Monday, November 24, 2014

Social Commentary Graffiti Project

Deborah Ryder at Kennedy High School reflects on a recent project...

I designed my Social Commentary Graffiti Project because I wanted my students to experience the power of public art to raise consciousness, provoke discussion and visually impact their school environment. I guided a discussion and asked them to make lists of issues that were on their minds. They chose working partners and formed small groups of 2 -4 and they decided on the issue they wanted to present. 

Graffiti has broad general appeal and interest with my students. As they were planning their works, I showed them a lot of Banksy. I found some really interesting videos about Banksy on YouTube (including a hilarious bit from Steven Colbert). They created 5' tall graffiti works inspired by Banksy. Like Banksy, I told them they could use appropriated imagery from popular culture and Banksy himself, but they needed to create new juxtapositions to design their images. They also wrote Manifesto statements about their topic that would put up with their graffiti. 

Students traced their designs on clear plastic sheets and projected their graffiti designs onto large pieces of kraft paper. They used black acrylic paint and had the option to add white and one accent color. They cut them out and in one day during their art class period they "stealthily" wheat pasted their graffiti any where in the school they wanted. 

My students were incredulous that they had permission to present works that were personal and sometimes controversial. I told them I didn't ask permission. We were just going to do the project and I would accept the consequences. That earned me a little cred with my students, even though I figured the work would be well received by every one at school, including administration. 

At first my students were skeptical.
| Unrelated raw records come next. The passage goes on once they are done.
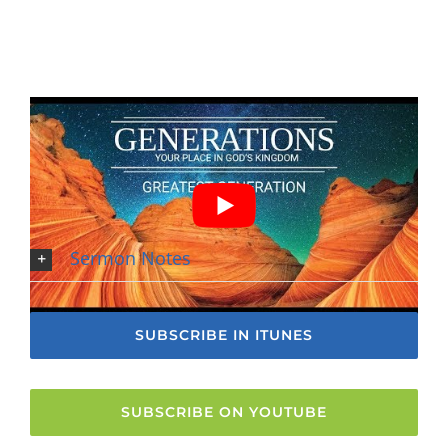
Sermon Notes
SUBSCRIBE IN ITUNES
SUBSCRIBE ON YOUTUBE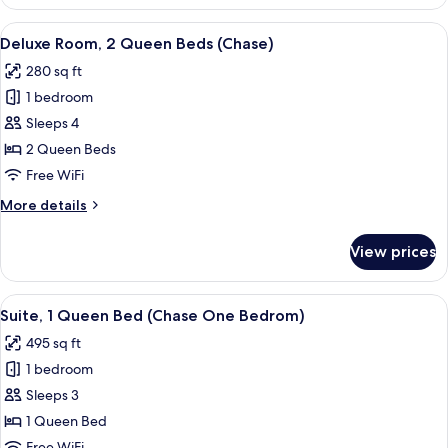
1
Tub)
Queen
View
A hotel room with two beds, a TV, a de
4
Bed,
Deluxe Room, 2 Queen Beds (Chase)
all
Accessible
280 sq ft
(One
photos
Bedroom,
1 bedroom
for
Tub)
Deluxe
Sleeps 4
Room,
2 Queen Beds
2
Free WiFi
Queen
More
More details
Beds
details
(Chase)
for
View prices
Deluxe
Room,
2
View
A hotel room with a blue sofa, two armc
6
Queen
Suite, 1 Queen Bed (Chase One Bedrom)
all
Beds
495 sq ft
(Chase)
photos
1 bedroom
for
Suite,
Sleeps 3
1
1 Queen Bed
Queen
Free WiFi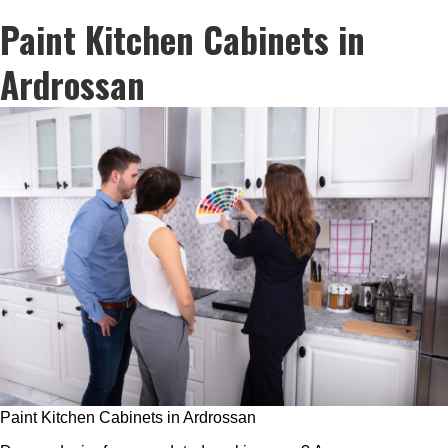
Paint Kitchen Cabinets in
Ardrossan
Paint Kitchen Cabinets in Ardrossan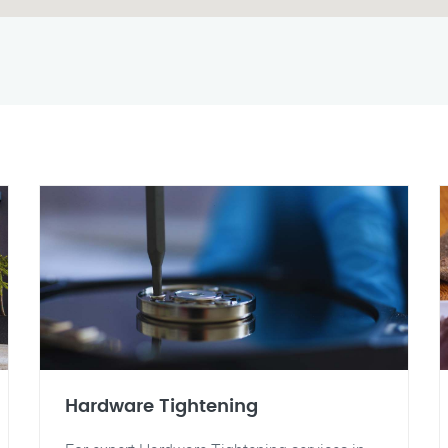
Hardware Tightening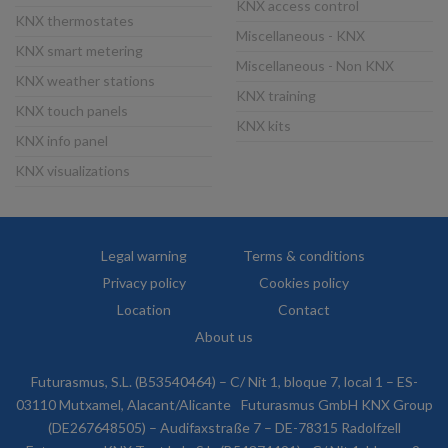
KNX access control
KNX thermostates
Miscellaneous - KNX
KNX smart metering
Miscellaneous - Non KNX
KNX weather stations
KNX training
KNX touch panels
KNX kits
KNX info panel
KNX visualizations
Legal warning
Terms & conditions
Privacy policy
Cookies policy
Location
Contact
About us
Futurasmus, S.L. (B53540464) – C/ Nit 1, bloque 7, local 1 – ES-
03110 Mutxamel, Alacant/Alicante
Futurasmus GmbH KNX Group
(DE267648505) – Audifaxstraße 7 – DE-78315 Radolfzell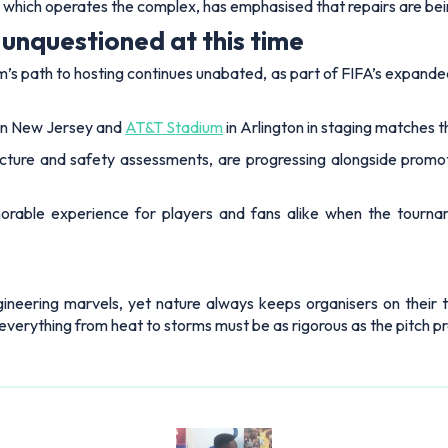
which operates the complex, has emphasised that repairs are bein
unquestioned at this time
m’s path to hosting continues unabated, as part of FIFA’s expand
in New Jersey and
AT&T Stadium
in Arlington in staging matches t
cture and safety assessments, are progressing alongside promotion
orable experience for players and fans alike when the tourna
neering marvels, yet nature always keeps organisers on their 
 everything from heat to storms must be as rigorous as the pitch p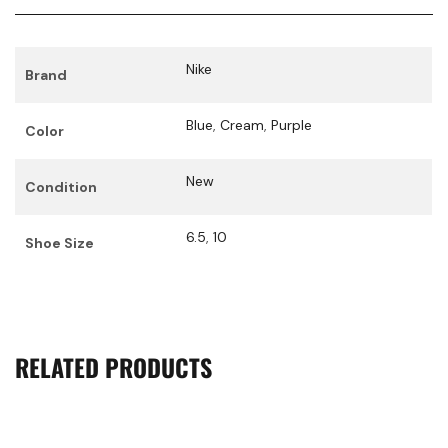
Nike
Brand
Blue
,
Cream
,
Purple
Color
New
Condition
6.5
,
10
Shoe Size
RELATED PRODUCTS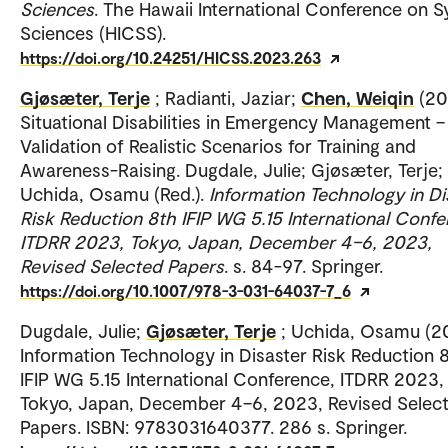
Sciences
. The Hawaii International Conference on 
Sciences (HICSS).
https://doi.org/10.24251/HICSS.2023.263
Gjøsæter, Terje
; Radianti, Jaziar;
Chen, Weiqin
(20
Situational Disabilities in Emergency Management –
Validation of Realistic Scenarios for Training and
Awareness-Raising. Dugdale, Julie; Gjøsæter, Terje;
Uchida, Osamu (Red.).
Information Technology in Di
Risk Reduction 8th IFIP WG 5.15 International Confe
ITDRR 2023, Tokyo, Japan, December 4–6, 2023,
Revised Selected Papers
. s. 84-97. Springer.
https://doi.org/10.1007/978-3-031-64037-7_6
Dugdale, Julie;
Gjøsæter, Terje
; Uchida, Osamu (2
Information Technology in Disaster Risk Reduction 
IFIP WG 5.15 International Conference, ITDRR 2023,
Tokyo, Japan, December 4–6, 2023, Revised Selec
Papers. ISBN: 9783031640377. 286 s. Springer.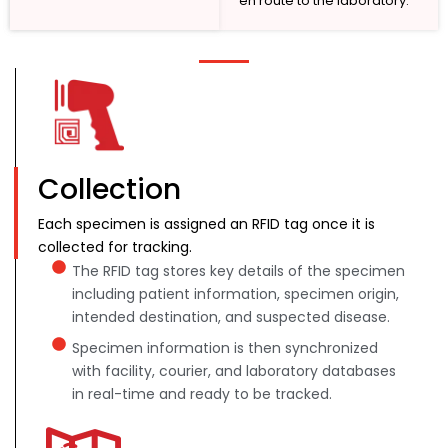
en route to the laboratory.
Collection
Each specimen is assigned an RFID tag once it is
collected for tracking.
The RFID tag stores key details of the specimen
including patient information, specimen origin,
intended destination, and suspected disease.
Specimen information is then synchronized
with facility, courier, and laboratory databases
in real-time and ready to be tracked.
They thought their work would be destroyed by other students in the school or at the very least the principal would tell me to take them down. Then the talk started. "This is so cool. Who did this, etc, etc" They started seeing their work on Facebook, Instagram and SnapChat. Their teachers were talking about it and creating spontaneous lessons inspired by their graffiti.

The graffiti stayed up for 3 weeks and were on display during report card pick up for parents and visitors to view. Then we took them down. Teachers are sorry to see them gone and have expressed their appreciation for the project and are asking me what we are going to do next.